Task statement
Copy the entries below word for word, minus the pictures.

○ ○ ○ ○ ○ ○ ○

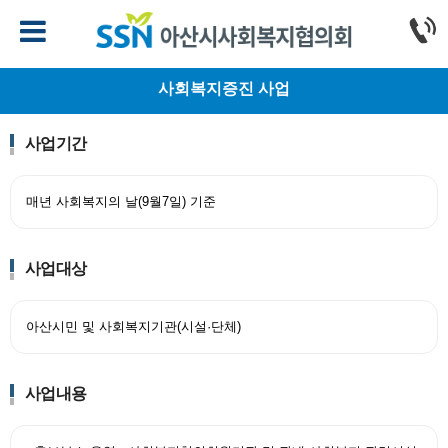
사회복지증진 사업
사업기간
매년 사회복지의 날(9월7일) 기준
사업대상
아산시민 및 사회복지기관(시설·단체)
사업내용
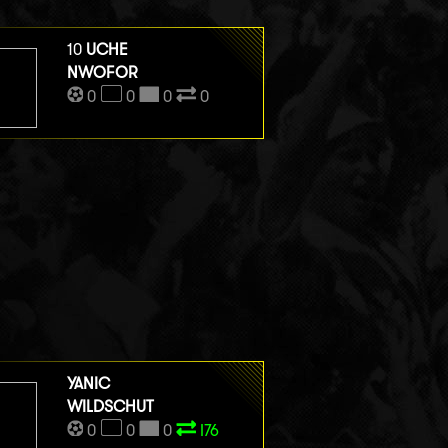
10
UCHE
NWOFOR
0
0
0
0
YANIC
WILDSCHUT
0
0
0
I76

○ ○ ○ ○ ○ ○ ○

Answer for the task
사회복지증진 사업
사업기간
매년 사회복지의 날(9월7일) 기준
사업대상
아산시민 및 사회복지기관(시설·단체)
사업내용
10
UCHE
NWOFOR
0
0
0
0
YANIC
WILDSCHUT
0
0
0
I76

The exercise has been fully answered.